### Exercise prompt
In the data below, reproduce everything exactly except the images.

### Information provided
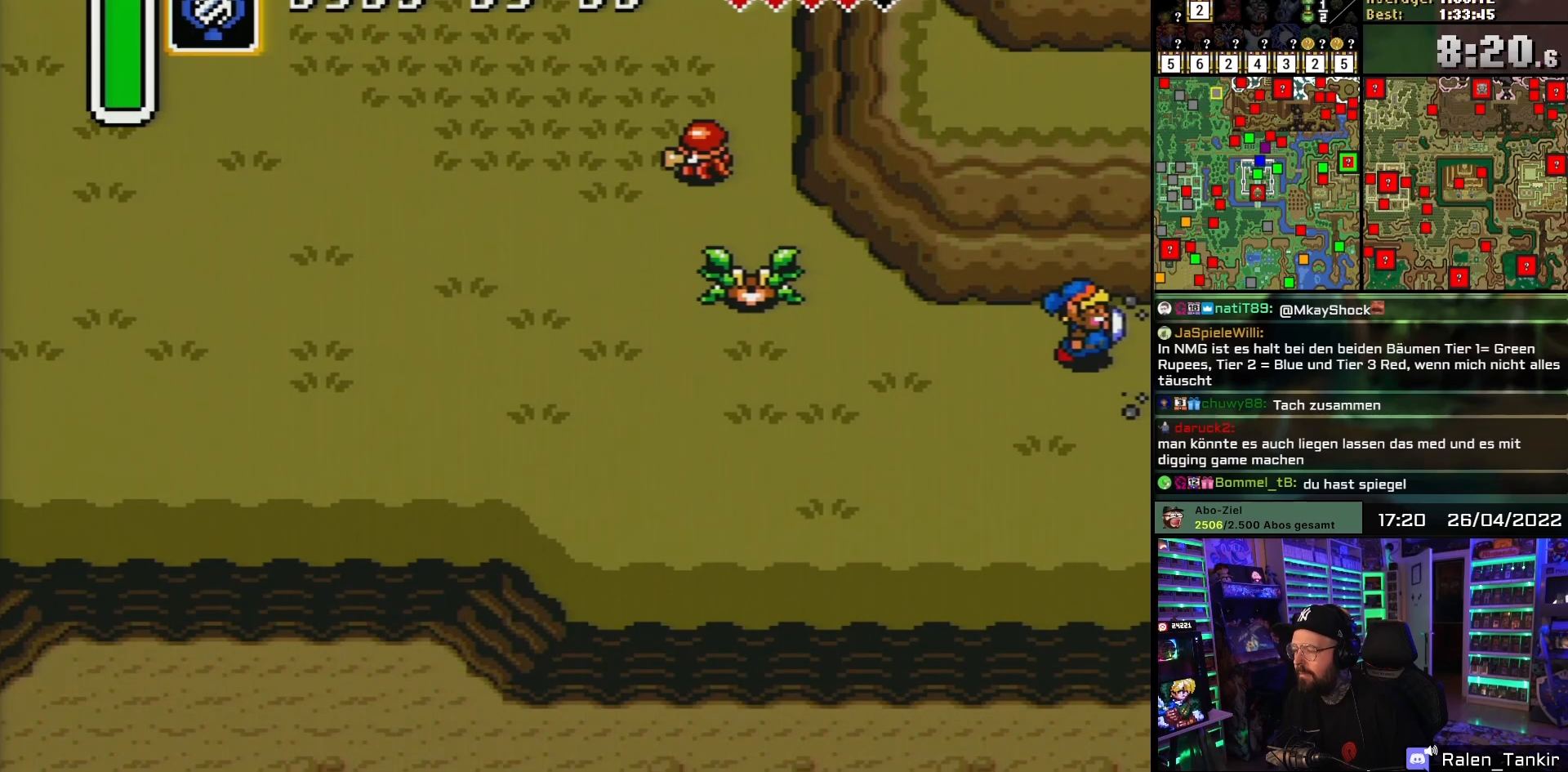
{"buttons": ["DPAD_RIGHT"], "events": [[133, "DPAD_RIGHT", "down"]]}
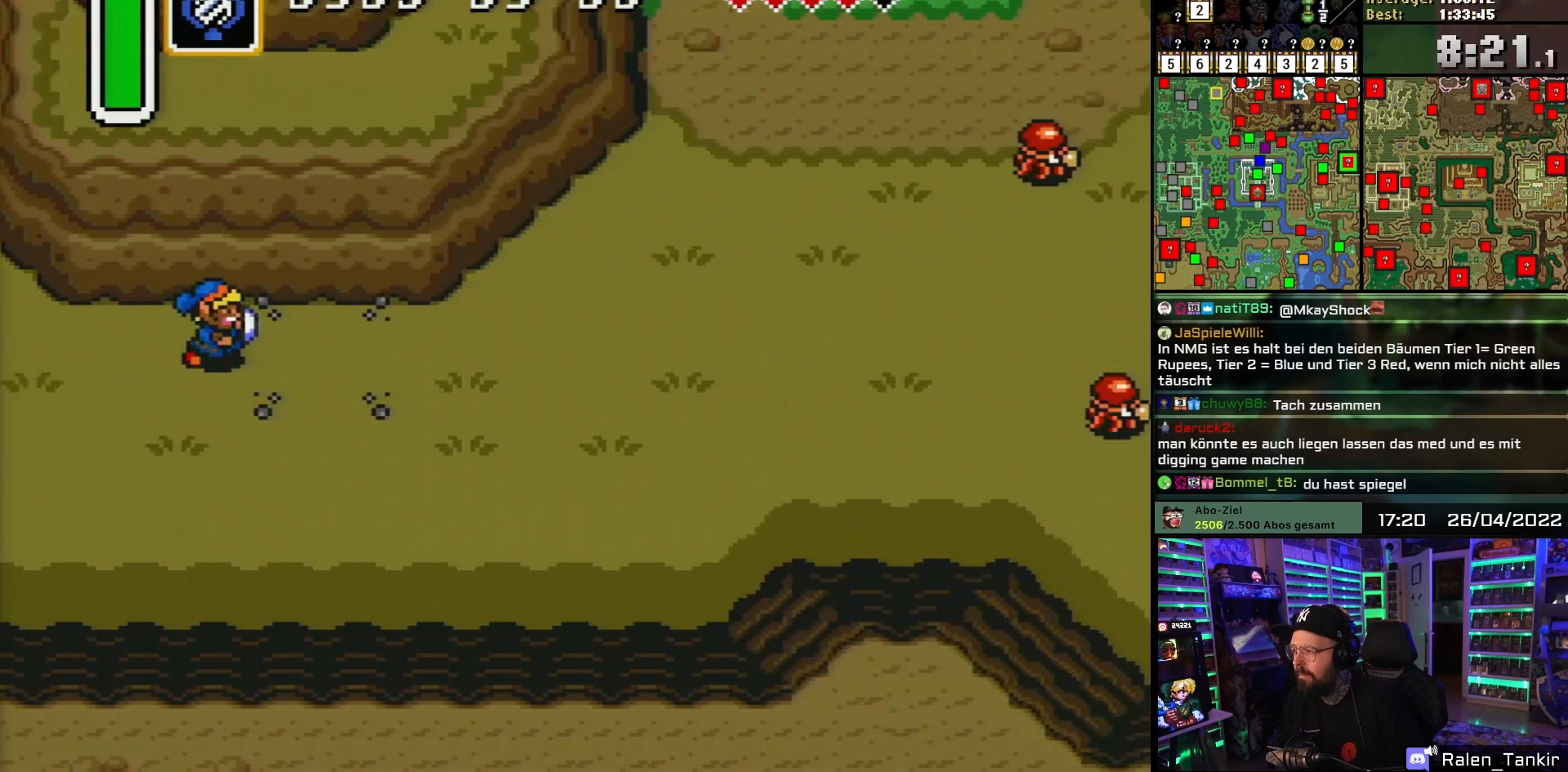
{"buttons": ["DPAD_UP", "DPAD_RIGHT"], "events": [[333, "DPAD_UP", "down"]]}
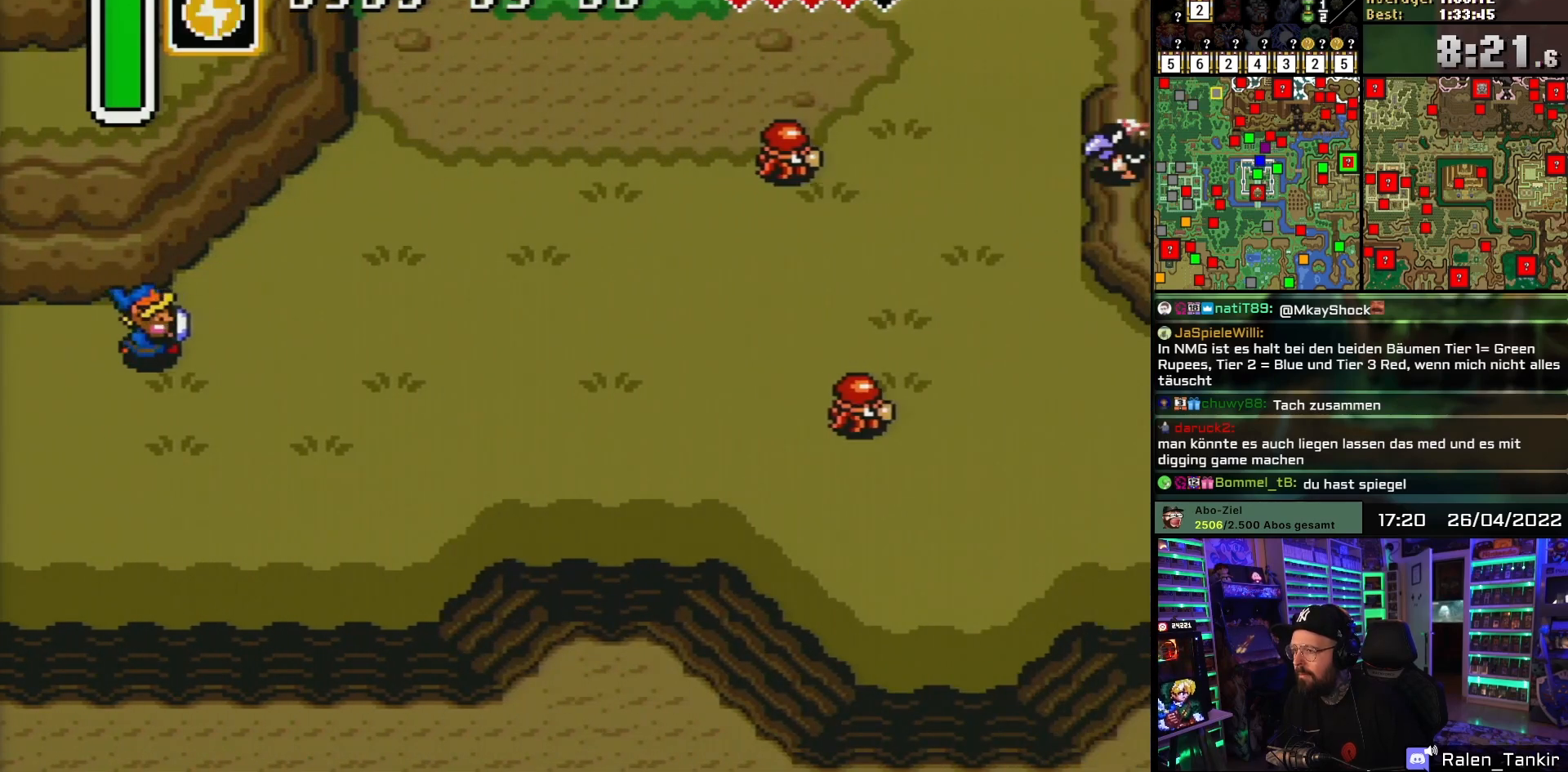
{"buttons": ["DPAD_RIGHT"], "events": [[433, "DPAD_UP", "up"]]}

### Completed exercise
{"buttons": ["DPAD_RIGHT"], "events": [[133, "DPAD_RIGHT", "down"]]}
{"buttons": ["DPAD_UP", "DPAD_RIGHT"], "events": [[333, "DPAD_UP", "down"]]}
{"buttons": ["DPAD_RIGHT"], "events": [[433, "DPAD_UP", "up"]]}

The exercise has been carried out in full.